In 2013, Indiana’s Supreme Court upheld the use of public funds to support student tuition at private schools. Since then, state Republican lawmakers have consistently pushed for eligibility expansions to allow more students to use the program. During his term as governor, former Vice President Mike Pence expanded eligibility, including to middle class families, leading to a nearly three-fold increase of students receiving a voucher. 

Then in 2021 lawmakers increased the income eligibility to $154,000 for a family of four — that’s 300 percent of federal free or reduced price lunch eligibility.

Now, in the program’s 12th year, the average student receiving a voucher is described as White, elementary school-age, and from a household of around four people with an income of $81,818, according to the Indiana Department of Education. Indiana’s median household income is around $62,000.

The report found the high-income eligibility likely led to the 9.3 percent decrease in the number of participating families with an income of $50,000 or less. Families earning $100,001 to $150,000 saw the largest increase in voucher use at about 8.4 percent.

White students have always made up the majority of those in the voucher program. And they’ve steadily grown from 48 percent in the first year to nearly 62 percent now.
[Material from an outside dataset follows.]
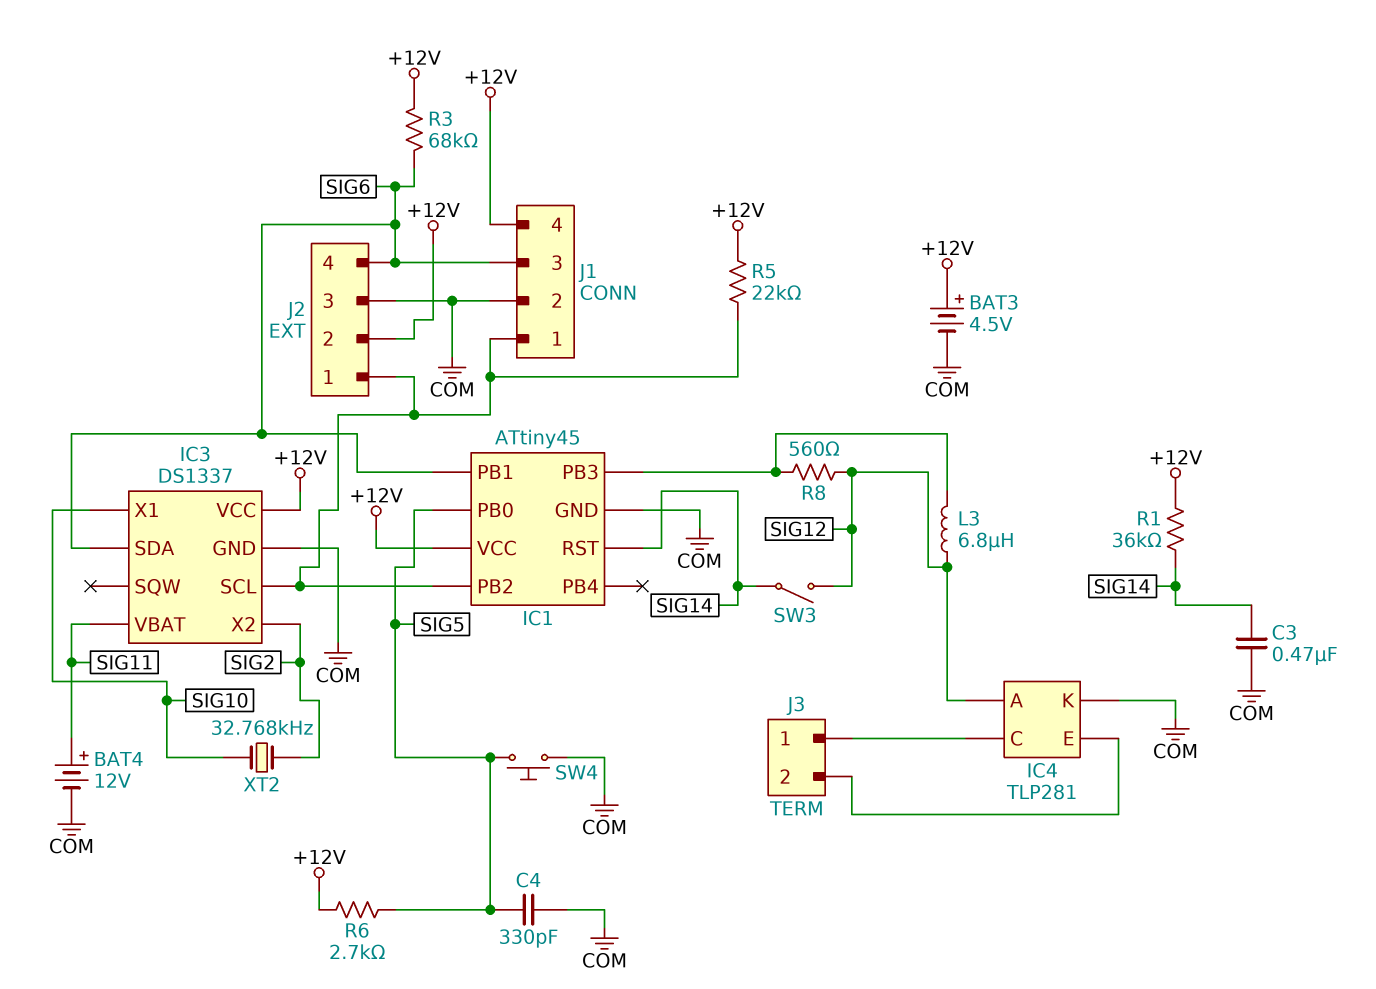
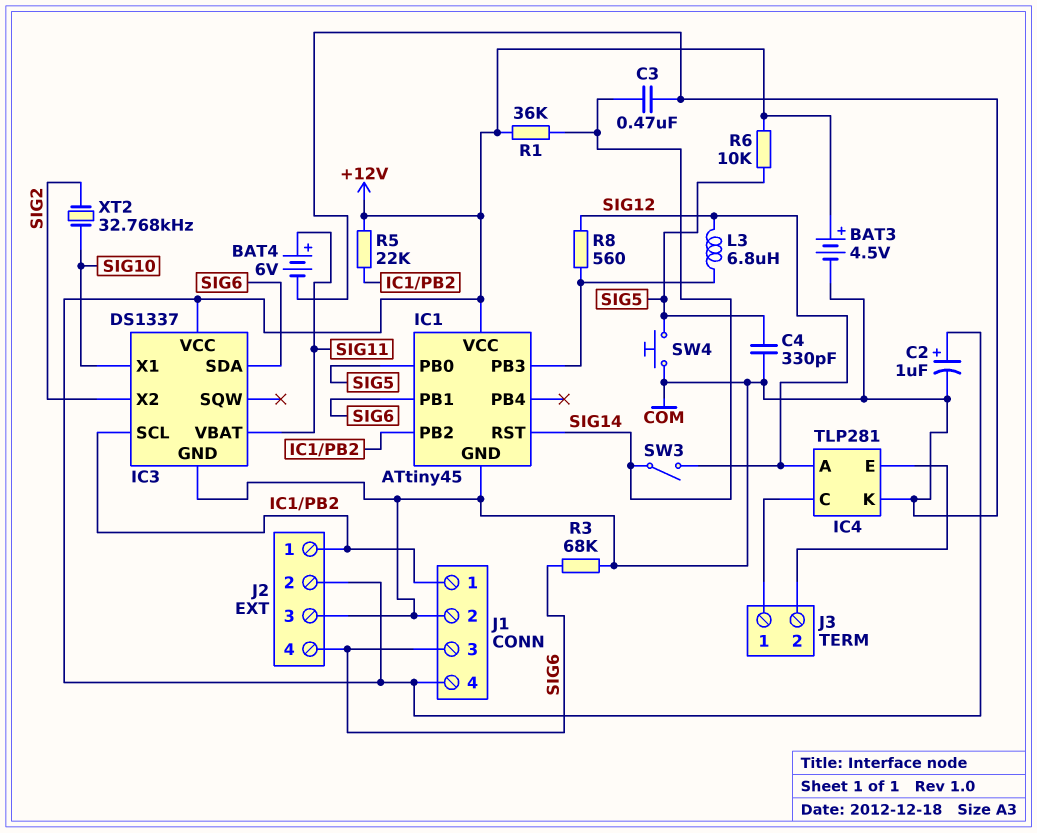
BAT4: 12V (plus SIG11, minus COM) -> 6V (plus SIG11, minus COM)
C2: none -> 1uF (plus +12V, minus COM)
R3: 68k (+12V, SIG6) -> 68k (COM, SIG6)
R6: 2.7k (+12V, SIG5) -> 10k (+12V, SIG5)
In the last school year, the percentage of White students using vouchers grew by 3 percent, and Asian students ticked up by less than 0.25 percent. 

All other racial groups declined or stayed the same: Hispanic students at 19 percent and Black students at 9.5 percent of the program.

Statewide, White students make up 66 percent of all students in public, private and charter schools. 

Critics have long criticized the program for diverting taxpayer funds from public schools to private schools that are not required to follow many of the same transparency and reporting rules as traditional public or charter schools. Democrat lawmakers have failed to block vouchers going to private schools that discriminate against lesbian, gay, bisexual, and transgender students on the basis of religion.

Vouchers provide 90 percent of the amount of state-funding a public school corporation receives for each student, or covers tuition and fees – whichever is the lesser amount. 

The two private schools with the most students and state funds in the voucher program are in Indianapolis: Roncalli High School with 655 students and $4,151,401; and Heritage Christian School with 606 students and $3,721,258.

Now, 4.68 percent of all Indiana students use a voucher to attend a school. Traditional public schools make up 87.47 percent of enrollment.